* Exercise objective
Show every line of the material below that contains the string "than", matching case exactly.

Dataset items:
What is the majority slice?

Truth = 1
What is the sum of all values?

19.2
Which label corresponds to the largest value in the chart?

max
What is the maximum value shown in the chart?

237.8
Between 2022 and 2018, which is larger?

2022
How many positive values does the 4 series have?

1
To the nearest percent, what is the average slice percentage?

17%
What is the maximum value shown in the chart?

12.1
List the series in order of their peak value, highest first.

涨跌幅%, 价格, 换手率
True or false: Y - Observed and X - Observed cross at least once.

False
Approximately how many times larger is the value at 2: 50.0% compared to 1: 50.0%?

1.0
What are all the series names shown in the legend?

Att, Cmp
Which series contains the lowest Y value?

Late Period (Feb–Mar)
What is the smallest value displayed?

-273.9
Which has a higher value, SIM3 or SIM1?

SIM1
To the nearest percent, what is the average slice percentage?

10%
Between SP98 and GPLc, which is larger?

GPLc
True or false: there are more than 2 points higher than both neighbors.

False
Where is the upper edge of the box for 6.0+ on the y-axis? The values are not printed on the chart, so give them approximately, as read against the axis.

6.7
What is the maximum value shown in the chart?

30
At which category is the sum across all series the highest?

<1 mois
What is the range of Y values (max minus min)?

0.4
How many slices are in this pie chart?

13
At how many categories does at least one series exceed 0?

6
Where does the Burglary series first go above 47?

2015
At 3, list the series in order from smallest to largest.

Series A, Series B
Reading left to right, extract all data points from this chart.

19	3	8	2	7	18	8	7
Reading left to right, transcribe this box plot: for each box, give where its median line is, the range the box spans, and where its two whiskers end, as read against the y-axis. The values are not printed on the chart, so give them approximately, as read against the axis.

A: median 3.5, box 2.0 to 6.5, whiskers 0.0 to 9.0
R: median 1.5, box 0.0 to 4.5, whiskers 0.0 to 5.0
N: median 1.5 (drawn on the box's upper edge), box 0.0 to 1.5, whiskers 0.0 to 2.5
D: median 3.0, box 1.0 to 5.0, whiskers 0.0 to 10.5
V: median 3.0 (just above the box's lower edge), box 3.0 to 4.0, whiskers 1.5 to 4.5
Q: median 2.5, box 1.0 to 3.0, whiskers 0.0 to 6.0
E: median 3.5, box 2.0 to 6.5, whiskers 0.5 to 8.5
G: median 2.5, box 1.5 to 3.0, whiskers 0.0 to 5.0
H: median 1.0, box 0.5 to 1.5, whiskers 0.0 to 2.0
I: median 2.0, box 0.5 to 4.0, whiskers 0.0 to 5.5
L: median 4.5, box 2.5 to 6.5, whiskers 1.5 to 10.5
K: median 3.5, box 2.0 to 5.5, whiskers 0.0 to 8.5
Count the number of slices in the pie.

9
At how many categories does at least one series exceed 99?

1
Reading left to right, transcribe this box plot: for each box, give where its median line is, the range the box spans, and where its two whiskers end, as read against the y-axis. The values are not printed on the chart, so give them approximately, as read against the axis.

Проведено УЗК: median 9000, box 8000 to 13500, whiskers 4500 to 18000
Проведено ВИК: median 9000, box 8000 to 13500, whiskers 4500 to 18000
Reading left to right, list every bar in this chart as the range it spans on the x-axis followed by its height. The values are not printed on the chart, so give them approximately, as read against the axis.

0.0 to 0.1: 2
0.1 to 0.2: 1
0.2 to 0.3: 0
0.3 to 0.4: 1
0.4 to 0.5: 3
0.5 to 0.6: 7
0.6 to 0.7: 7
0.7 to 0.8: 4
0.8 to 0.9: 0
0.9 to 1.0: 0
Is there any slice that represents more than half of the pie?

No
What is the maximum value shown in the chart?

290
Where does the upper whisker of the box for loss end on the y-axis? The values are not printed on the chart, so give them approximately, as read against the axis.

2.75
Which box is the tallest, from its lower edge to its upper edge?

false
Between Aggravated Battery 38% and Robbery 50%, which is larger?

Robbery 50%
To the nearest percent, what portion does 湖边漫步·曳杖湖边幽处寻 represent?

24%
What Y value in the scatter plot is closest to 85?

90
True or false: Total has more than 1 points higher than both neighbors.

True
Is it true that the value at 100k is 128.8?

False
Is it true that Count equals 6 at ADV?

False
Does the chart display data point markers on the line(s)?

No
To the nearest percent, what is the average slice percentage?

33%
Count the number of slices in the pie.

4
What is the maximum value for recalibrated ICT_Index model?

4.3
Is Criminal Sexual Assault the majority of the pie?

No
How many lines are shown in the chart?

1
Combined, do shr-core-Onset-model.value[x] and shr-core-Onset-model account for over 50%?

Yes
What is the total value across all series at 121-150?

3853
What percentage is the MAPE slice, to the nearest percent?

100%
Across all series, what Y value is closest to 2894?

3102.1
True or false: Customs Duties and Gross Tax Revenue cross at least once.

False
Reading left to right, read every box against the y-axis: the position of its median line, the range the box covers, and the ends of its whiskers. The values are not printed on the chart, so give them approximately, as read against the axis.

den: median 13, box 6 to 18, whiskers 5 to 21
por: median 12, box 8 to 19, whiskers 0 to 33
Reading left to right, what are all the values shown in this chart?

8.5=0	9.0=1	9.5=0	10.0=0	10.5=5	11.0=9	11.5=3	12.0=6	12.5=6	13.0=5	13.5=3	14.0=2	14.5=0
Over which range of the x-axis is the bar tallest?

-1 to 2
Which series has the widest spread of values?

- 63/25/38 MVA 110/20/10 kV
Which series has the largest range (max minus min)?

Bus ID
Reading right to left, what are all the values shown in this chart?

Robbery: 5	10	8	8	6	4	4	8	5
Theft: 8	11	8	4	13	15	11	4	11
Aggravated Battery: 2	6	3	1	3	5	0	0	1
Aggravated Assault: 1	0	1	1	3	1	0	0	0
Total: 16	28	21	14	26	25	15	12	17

* Task output
True or false: there are more than 2 points higher than both neighbors.
Is there any slice that represents more than half of the pie?
True or false: Total has more than 1 points higher than both neighbors.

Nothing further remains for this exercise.